[Stored items]
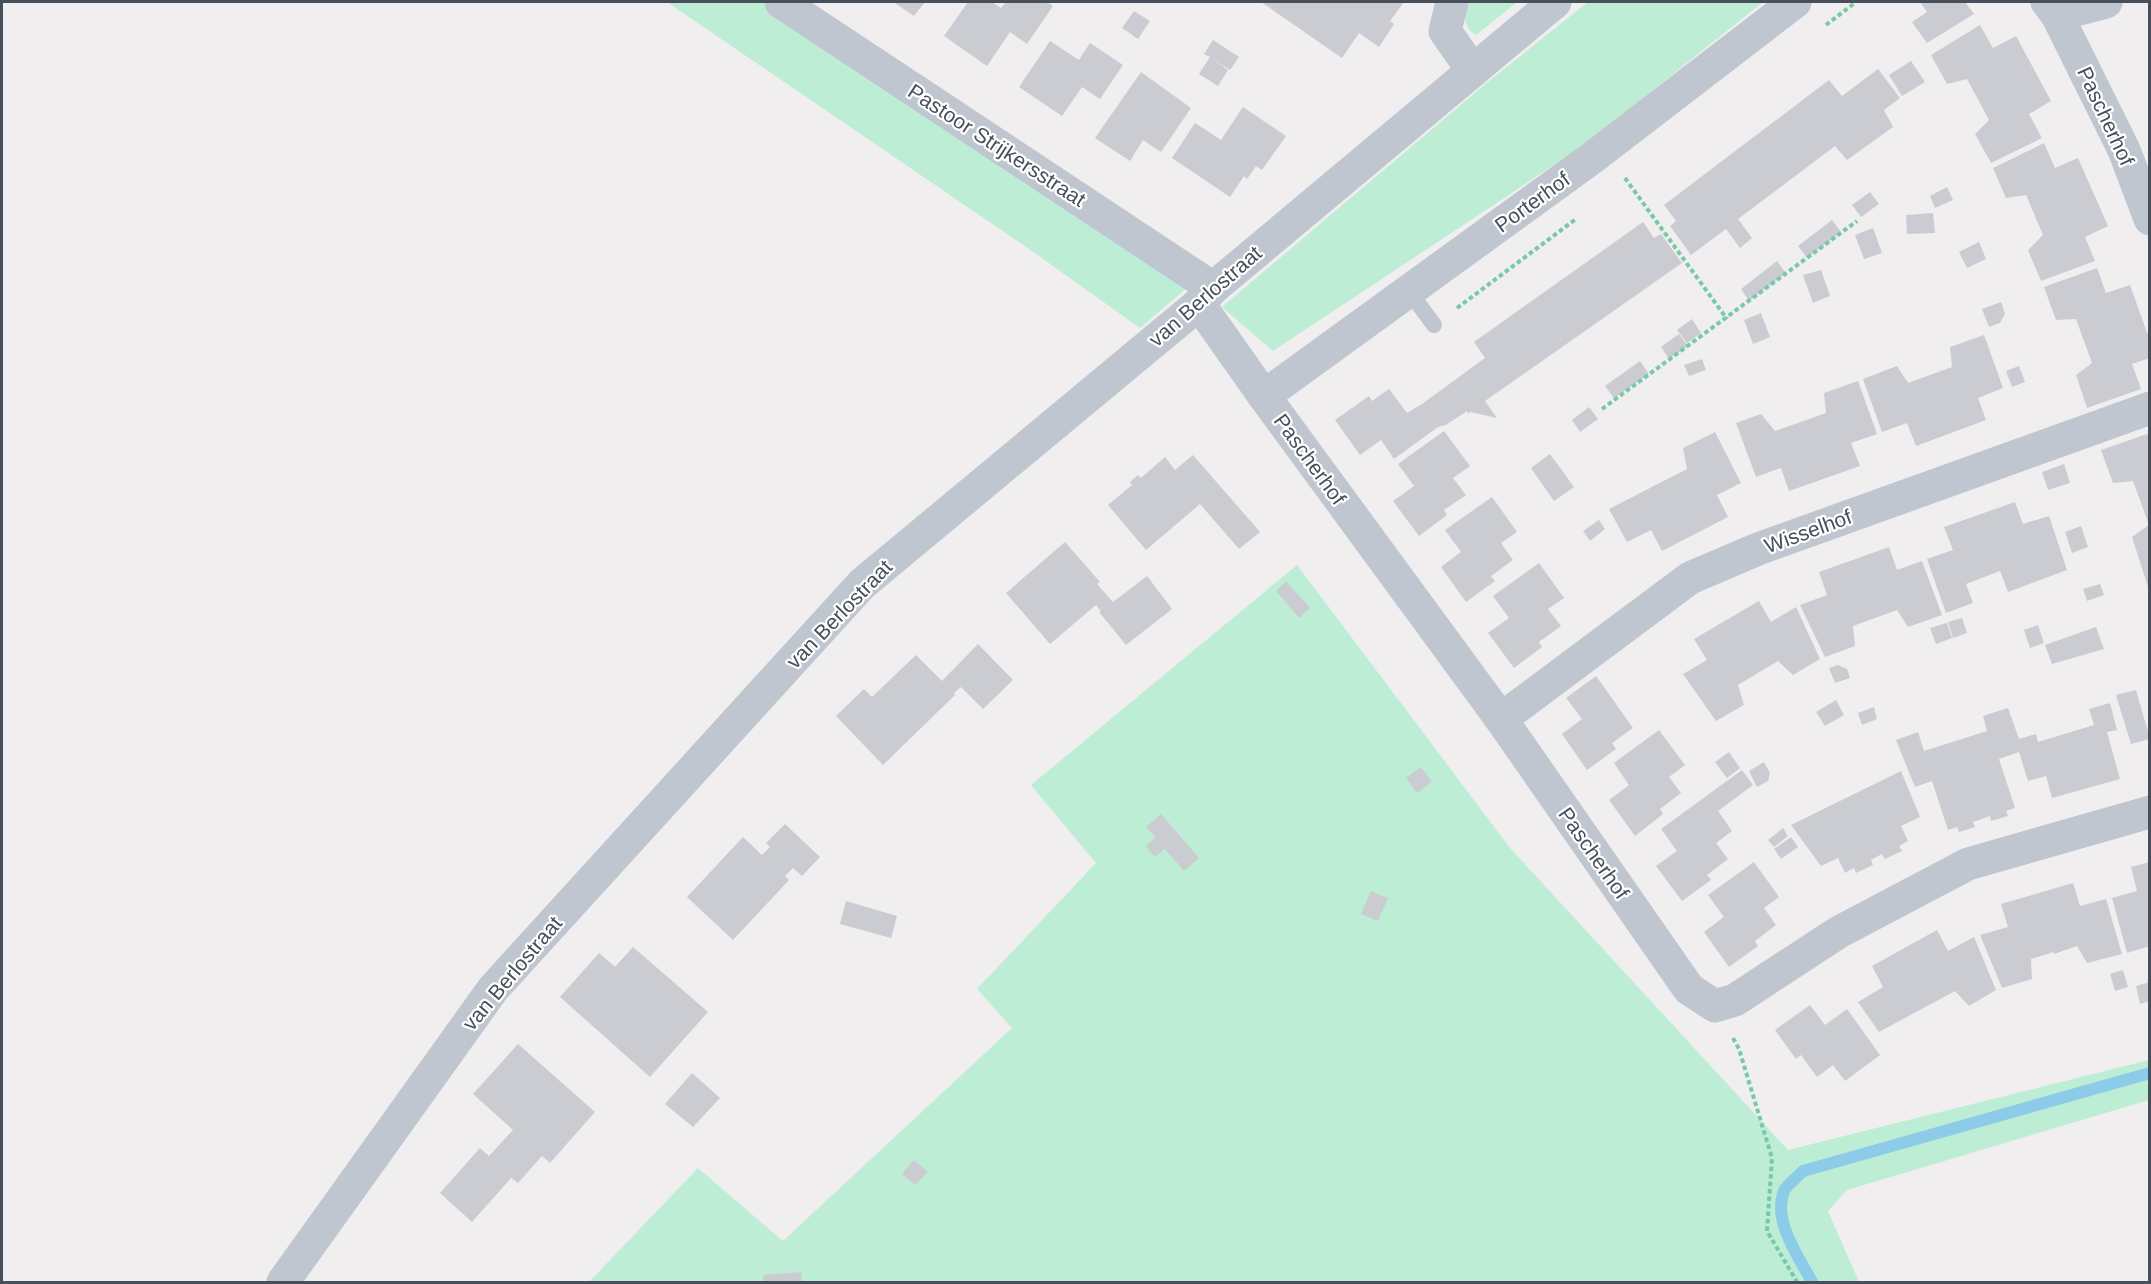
<svg xmlns="http://www.w3.org/2000/svg" width="2151" height="1284" viewBox="0 0 2151 1284" font-family="Arial,sans-serif">
<style>
.green{fill:#bdedd4}
.lines{fill:none;stroke-linecap:round;stroke-linejoin:round}
.stream{stroke:#8ccce8;stroke-width:12}
.building{fill:#cbccd2}
.path{stroke:#77c9a9;stroke-width:4;stroke-dasharray:4.5 3;stroke-linecap:butt}
.lane{stroke:#bfc6cf;stroke-width:16}
.street{stroke:#bfc6cf;stroke-width:33}
.labels{text-anchor:middle;dominant-baseline:central;stroke-width:4.5;stroke-linejoin:round;paint-order:stroke}
.street-label{font-size:21px;fill:#474f5a;stroke:#fff}
</style>
<rect width="100%" height="100%" fill="#f0eeee"/>
<g class="green">
<polygon points="667,2 767,2 1189,286 1140,328 1032,251"/>
<path d="M1467,2H1517L1476,35C1463,28 1464,15 1467,2Z"/>
<polygon points="1588,2 1763,2 1587,143 1273,351 1222,307 1489,81"/>
<polygon points="1297,565 1510,848 1788,1150 2149,1060 2149,1100 1847,1190 1828,1211 1859,1282 589,1282 698,1168 783,1241 1012,1028 977,989 1096,863 1031,785"/>
</g>
<g class="lines">
<path class="stream" d="M1812,1282C1799,1257 1772,1221 1784,1191C1787,1184 1798,1177 1803,1171L2150,1073"/>
</g>
<g class="building">
<polygon points="893,2 925,2 914,16"/>
<polygon points="968,2 992,2 1001,8 1006,2 1047,2 1053,6 1027,44 1010,32 987,66 944,36"/>
<polygon points="1261,2 1306,2 1308,3 1309,2 1404,2 1390,21 1394,24 1379,47 1359,33 1342,58"/>
<polygon points="1920,2 1965,2 1974,14 1927,43 1912,22 1927,12"/>
<polygon points="1134,11 1150,21 1138,39 1122,28"/>
<polygon points="1980,25 1993,48 2016,36 2051,101 2029,114 2042,138 1991,163 1975,134 1989,120 1967,79 1947,84 1931,55"/>
<polygon points="1213,40 1239,57 1230,70 1213,59 1228,70 1218,86 1199,74 1210,57 1204,54"/>
<polygon points="1050,41 1079,60 1090,43 1123,65 1100,99 1082,87 1062,116 1019,87"/>
<polygon points="1911,61 1925,82 1902,96 1889,75"/>
<polygon points="1878,69 1900,98 1884,110 1893,127 1847,160 1835,146 1738,219 1752,238 1740,248 1726,229 1691,255 1670,226 1676,221 1664,205 1829,80 1842,96"/>
<polygon points="1141,72 1191,108 1161,152 1143,140 1130,161 1095,138"/>
<polygon points="1243,107 1286,136 1262,170 1256,166 1247,179 1244,176 1230,197 1172,158 1195,123 1221,140"/>
<polygon points="2044,143 2055,168 2078,158 2108,226 2085,237 2095,261 2041,281 2028,250 2043,235 2026,195 2006,198 1993,168"/>
<polygon points="1947,187 1953,200 1935,208 1930,196"/>
<polygon points="1870,192 1879,204 1861,217 1852,205"/>
<polygon points="1933,213 1935,233 1907,234 1906,215"/>
<polygon points="1832,220 1841,232 1807,258 1798,246"/>
<polygon points="1643,222 1654,238 1661,234 1682,263 1485,401 1497,418 1470,412 1468,414 1467,411 1446,425 1438,427 1394,459 1381,440 1360,455 1335,420 1369,396 1372,401 1389,389 1407,413 1422,404 1485,358 1474,342"/>
<polygon points="1873,228 1882,253 1864,259 1855,235"/>
<polygon points="1979,242 1986,259 1967,268 1959,252"/>
<polygon points="1777,261 1786,273 1749,301 1741,289"/>
<polygon points="2097,268 2106,293 2130,285 2150,341 2150,358 2132,364 2141,389 2087,408 2076,375 2092,363 2076,319 2056,320 2044,287"/>
<polygon points="1821,270 1830,296 1813,303 1803,275"/>
<polygon points="2001,302 2005,314 2000,323 1989,327 1982,309"/>
<polygon points="1761,313 1770,337 1753,344 1744,320"/>
<polygon points="1692,319 1701,333 1687,343 1677,330"/>
<polygon points="1679,334 1688,346 1669,359 1661,347"/>
<polygon points="1984,335 2003,388 1978,398 1986,420 1916,446 1907,423 1882,432 1863,379 1897,366 1908,383 1952,367 1950,347"/>
<polygon points="1702,359 1706,370 1689,376 1684,365"/>
<polygon points="1640,361 1649,374 1614,398 1605,386"/>
<polygon points="2019,366 2025,382 2012,387 2006,371"/>
<polygon points="1858,381 1877,434 1851,443 1860,466 1789,491 1781,468 1756,477 1736,423 1761,414 1775,431 1826,413 1824,393"/>
<polygon points="1589,407 1598,419 1580,432 1572,420"/>
<polygon points="1444,431 1470,466 1453,478 1466,495 1444,510 1447,515 1419,536 1393,501 1414,486 1398,464"/>
<polygon points="1715,432 1741,483 1717,495 1728,517 1662,551 1651,530 1627,542 1609,509 1687,469 1683,448"/>
<polygon points="2150,433 2150,589 2149,590 2132,537 2149,525 2133,481 2113,483 2101,450"/>
<polygon points="1550,454 1574,487 1554,501 1531,468"/>
<polygon points="1193,455 1260,532 1239,549 1200,504 1146,550 1108,505 1132,485 1130,482 1138,475 1141,478 1165,457 1175,470"/>
<polygon points="2064,464 2070,483 2048,490 2042,472"/>
<polygon points="1492,497 1517,532 1501,543 1513,560 1491,576 1495,581 1466,602 1441,567 1461,552 1445,530"/>
<polygon points="2015,502 2023,524 2049,516 2067,570 2008,592 2000,571 1966,584 1973,603 1946,613 1927,559 1953,550 1944,527"/>
<polygon points="1599,520 1605,529 1590,541 1583,531"/>
<polygon points="2081,526 2088,547 2072,553 2065,532"/>
<polygon points="1065,542 1100,582 1097,584 1113,602 1147,576 1172,609 1126,645 1099,612 1101,611 1096,605 1050,644 1006,593"/>
<polygon points="1889,547 1897,570 1922,561 1942,615 1908,627 1897,610 1853,626 1855,646 1825,657 1800,605 1827,595 1819,572"/>
<polygon points="1539,563 1564,598 1548,609 1561,626 1539,642 1542,647 1514,668 1488,633 1509,618 1493,596"/>
<polygon points="1286,581 1310,608 1299,618 1276,591"/>
<polygon points="2100,584 2104,595 2087,601 2083,589"/>
<polygon points="1759,601 1771,622 1796,607 1820,659 1793,675 1778,661 1738,685 1744,705 1716,721 1683,674 1707,660 1694,639"/>
<polygon points="1962,618 1967,633 1953,638 1948,622"/>
<polygon points="1947,623 1952,638 1936,644 1930,628"/>
<polygon points="2038,625 2044,643 2030,648 2024,630"/>
<polygon points="2096,627 2104,649 2052,664 2045,645"/>
<polygon points="978,644 1013,680 983,709 961,687 954,693 955,695 883,765 836,716 864,689 872,697 916,655 942,681"/>
<polygon points="1838,665 1847,669 1850,678 1835,683 1829,668"/>
<polygon points="1596,676 1633,728 1612,743 1616,749 1587,770 1562,734 1582,719 1566,698"/>
<polygon points="2136,690 2150,739 2131,744 2116,695"/>
<polygon points="1836,700 1844,715 1825,726 1816,712"/>
<polygon points="2110,703 2117,730 2107,732 2120,779 2052,798 2046,776 2028,781 2019,752 1999,759 2015,808 2006,811 2008,816 1991,821 1990,816 1973,822 1975,827 1959,832 1957,827 1948,830 1932,781 1915,787 1896,740 1918,732 1924,751 1987,731 1983,716 2008,708 2019,739 2036,734 2038,742 2094,725 2089,709"/>
<polygon points="1874,707 1877,719 1862,725 1858,713"/>
<polygon points="1659,730 1685,765 1669,777 1681,793 1660,809 1663,814 1635,836 1609,800 1629,785 1614,763"/>
<polygon points="1729,752 1740,768 1727,778 1715,762"/>
<polygon points="1764,762 1770,773 1768,781 1757,787 1749,771"/>
<polygon points="1421,767 1432,782 1417,793 1406,778"/>
<polygon points="1742,770 1753,785 1718,811 1732,831 1716,843 1728,859 1707,875 1711,880 1682,901 1656,866 1677,851 1661,829"/>
<polygon points="1901,771 1920,817 1901,826 1908,841 1899,846 1902,851 1885,859 1882,854 1871,860 1873,865 1856,873 1854,868 1845,873 1838,858 1821,866 1791,825"/>
<polygon points="1161,814 1199,858 1184,871 1165,849 1155,857 1146,846 1156,837 1146,827"/>
<polygon points="785,824 820,857 802,876 793,868 785,876 789,880 733,940 687,897 743,837 762,855 770,847 766,843"/>
<polygon points="1783,828 1788,836 1774,847 1768,840"/>
<polygon points="1791,837 1798,847 1781,859 1774,849"/>
<polygon points="1754,862 1779,897 1764,908 1776,925 1755,941 1758,946 1729,967 1704,932 1724,917 1708,895"/>
<polygon points="2150,862 2150,946 2127,953 2112,898 2137,891 2131,867"/>
<polygon points="2073,883 2080,906 2106,899 2122,954 2087,963 2077,946 2054,954 2054,952 2031,959 2032,979 2002,988 1980,935 2008,927 2001,904"/>
<polygon points="1371,891 1388,898 1378,921 1361,914"/>
<polygon points="846,901 897,916 891,938 840,924"/>
<polygon points="1937,930 1948,951 1974,937 1996,990 1969,1006 1955,991 1879,1032 1858,1002 1883,987 1872,966"/>
<polygon points="633,947 708,1012 650,1077 560,997 599,953 615,967"/>
<polygon points="2123,970 2128,987 2115,991 2110,974"/>
<polygon points="2150,982 2150,1001 2140,1004 2136,986"/>
<polygon points="1810,1005 1825,1025 1847,1009 1880,1055 1845,1081 1833,1065 1817,1077 1801,1055 1796,1059 1775,1030"/>
<polygon points="518,1044 595,1112 550,1163 542,1156 518,1183 511,1178 472,1222 440,1193 480,1148 489,1156 513,1130 473,1094"/>
<polygon points="692,1073 720,1098 693,1127 665,1104"/>
<polygon points="914,1160 928,1172 915,1185 902,1174"/>
<polygon points="801,1272 802,1282 763,1282 763,1275"/>
</g>
<g class="lines">
<g class="path">
<polyline points="1826,25 1856,2"/>
<polyline points="1625,178 1727,319"/>
<polyline points="1457,308 1576,219"/>
<polyline points="1602,409 1857,221"/>
<polyline points="1733,1038 1739,1049 1772,1158 1767,1231 1797,1282"/>
</g>
<polyline class="lane" points="1409,291 1434,325"/>
<g class="street">
<polyline points="781,2 1213,288"/>
<polyline points="1452,2 1445,31 1473,71"/>
<polyline points="2047,2 2057,15 2124,150 2150,219"/>
<polyline points="2057,15 2106,2"/>
<polyline points="1199,304 1264,396 1501,719 1689,989 1715,1006 1735,1000 1839,932 1968,864 2150,812"/>
<polyline points="1264,396 1592,158 1795,2"/>
<polyline points="1501,719 1690,578 1758,549 2150,408"/>
<polyline points="283,1282 493,989 862,584 1199,304 1213,288 1555,2"/>
</g>
</g>
<g class="labels">
<g class="street-label">
<text transform="translate(2106 116) rotate(65)">Pascherhof</text>
<text transform="translate(997 145) rotate(33)">Pastoor Strijkersstraat</text>
<text transform="translate(1532 202) rotate(-36)">Porterhof</text>
<text transform="translate(1205 296) rotate(-41)">van Berlostraat</text>
<text transform="translate(1310 459) rotate(54)">Pascherhof</text>
<text transform="translate(1808 531) rotate(-20)">Wisselhof</text>
<text transform="translate(839 614) rotate(-46)">van Berlostraat</text>
<text transform="translate(1594 853) rotate(55)">Pascherhof</text>
<text transform="translate(512 973) rotate(-50)">van Berlostraat</text>
</g>
</g>
<rect width="2151" height="1284" fill="none" stroke="#474f5a" stroke-width="6"/>
</svg>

→ PROBLEM TO SOLVE
In the records above, find the lines containing "class" and copy them.

→ RESULT OF THE EXERCISE
<g class="green">
<g class="lines">
<path class="stream" d="M1812,1282C1799,1257 1772,1221 1784,1191C1787,1184 1798,1177 1803,1171L2150,1073"/>
<g class="building">
<g class="lines">
<g class="path">
<polyline class="lane" points="1409,291 1434,325"/>
<g class="street">
<g class="labels">
<g class="street-label">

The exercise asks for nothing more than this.